Boxplots represent the quartiles of the distribution and points represent values for individual samples, jittered for legibility. A significant difference of medians was found by Kruskal-Wallis test for both metrics; letters indicate significant pairwise differences within each locus based on subsequent Mann-Whitney U tests. (A) Proportion of mt16S taxa classified as scraper or predator relative to all functional groups combined. (B) Scores obtained for samples from the first axis of the principal components analysis (PCA) illustrated in Fig. 6. mt16S, mitochondrial 16S.

Figure 8. Spearman’s rank correlations between five environmental quality metrics from other studies that integrate multiple variables (see text for details) and eleven metrics derived from manual and environmental DNA (eDNA) sampling in this study.

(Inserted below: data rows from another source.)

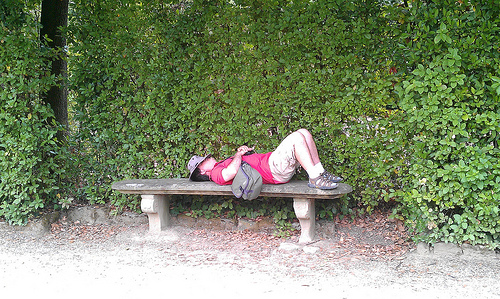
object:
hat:
[187, 153, 211, 180]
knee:
[288, 128, 313, 143]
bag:
[231, 163, 263, 200]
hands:
[238, 145, 247, 154]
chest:
[222, 154, 237, 170]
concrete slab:
[110, 179, 353, 200]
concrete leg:
[141, 195, 169, 232]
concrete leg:
[292, 198, 315, 242]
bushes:
[152, 13, 401, 220]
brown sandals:
[308, 171, 343, 189]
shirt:
[210, 152, 275, 185]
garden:
[0, 0, 499, 297]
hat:
[183, 150, 201, 176]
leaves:
[221, 201, 229, 207]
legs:
[270, 124, 319, 168]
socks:
[306, 162, 325, 178]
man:
[187, 128, 344, 189]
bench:
[110, 180, 353, 244]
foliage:
[124, 39, 196, 72]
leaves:
[52, 217, 80, 233]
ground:
[0, 225, 498, 298]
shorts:
[269, 140, 295, 182]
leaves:
[237, 232, 249, 238]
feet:
[308, 175, 335, 187]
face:
[198, 157, 214, 169]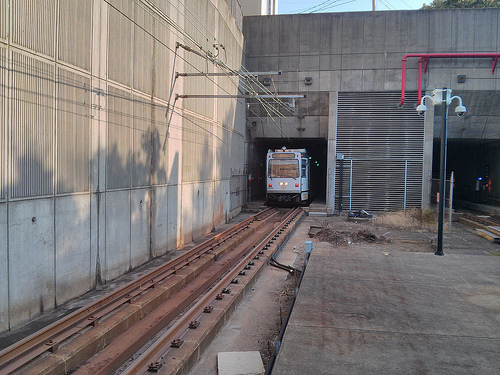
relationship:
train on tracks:
[209, 114, 371, 231] [3, 205, 309, 374]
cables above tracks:
[107, 0, 304, 125] [3, 205, 309, 374]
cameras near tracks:
[412, 82, 467, 120] [3, 205, 309, 374]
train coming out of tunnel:
[265, 146, 321, 206] [246, 127, 336, 213]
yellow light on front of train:
[279, 182, 283, 187] [266, 148, 313, 205]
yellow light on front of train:
[284, 182, 290, 189] [266, 148, 313, 205]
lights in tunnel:
[308, 155, 324, 172] [248, 138, 327, 213]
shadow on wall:
[188, 140, 225, 237] [1, 2, 256, 331]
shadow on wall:
[220, 64, 255, 216] [1, 2, 256, 331]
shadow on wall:
[0, 130, 182, 337] [1, 2, 256, 331]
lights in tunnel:
[476, 176, 496, 192] [432, 131, 495, 221]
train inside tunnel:
[265, 146, 321, 206] [248, 128, 331, 201]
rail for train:
[53, 212, 305, 373] [261, 141, 313, 208]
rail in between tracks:
[0, 206, 308, 374] [3, 205, 309, 374]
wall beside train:
[37, 32, 123, 186] [264, 147, 310, 207]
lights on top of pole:
[416, 88, 466, 117] [433, 101, 447, 254]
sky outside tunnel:
[276, 0, 426, 10] [251, 134, 329, 212]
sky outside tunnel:
[276, 0, 426, 10] [424, 133, 498, 215]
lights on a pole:
[416, 89, 474, 123] [435, 81, 450, 253]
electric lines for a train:
[134, 1, 296, 125] [262, 147, 313, 204]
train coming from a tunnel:
[265, 146, 321, 206] [259, 129, 331, 219]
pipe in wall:
[398, 52, 499, 108] [242, 2, 499, 208]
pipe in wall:
[394, 47, 494, 115] [242, 2, 499, 208]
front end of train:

Single values for each metric were derived for eight units of the National Park Service (NPS) as described in the text. The size of the circle in each matrix cell is proportional to the pairwise correlation coefficient, with blue circles indicating the coefficient is positive and red circles indicating negative coefficients. Shaded cells indicate the pairwise comparison is significantly different from zero (unadjusted P < 0.05). No false-discovery correction is applied because the tests are not independent, therefore significance levels should be interpreted with caution. BIBI, Benthic invertebrate biological index; FG, functional group; PCA1, first principal components axis. COI, cytochrome c oxidase 1; mt16S, mitochondrial 16S.